- Opening Delimiter -
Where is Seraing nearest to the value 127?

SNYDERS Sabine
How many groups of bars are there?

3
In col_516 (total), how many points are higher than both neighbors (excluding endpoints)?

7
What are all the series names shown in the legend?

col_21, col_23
- Closing Delimiter -
- Opening Delimiter -
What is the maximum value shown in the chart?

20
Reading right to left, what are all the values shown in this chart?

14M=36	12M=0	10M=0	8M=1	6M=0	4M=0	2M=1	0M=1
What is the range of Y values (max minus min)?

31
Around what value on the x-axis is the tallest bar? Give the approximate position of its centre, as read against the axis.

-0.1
- Closing Delimiter -
▶ WORK REQUIRED: Please find each line in the records above that contains the word "many" and copy those lines out in full.

▶ FINISHED EXERCISE:
How many groups of bars are there?
In col_516 (total), how many points are higher than both neighbors (excluding endpoints)?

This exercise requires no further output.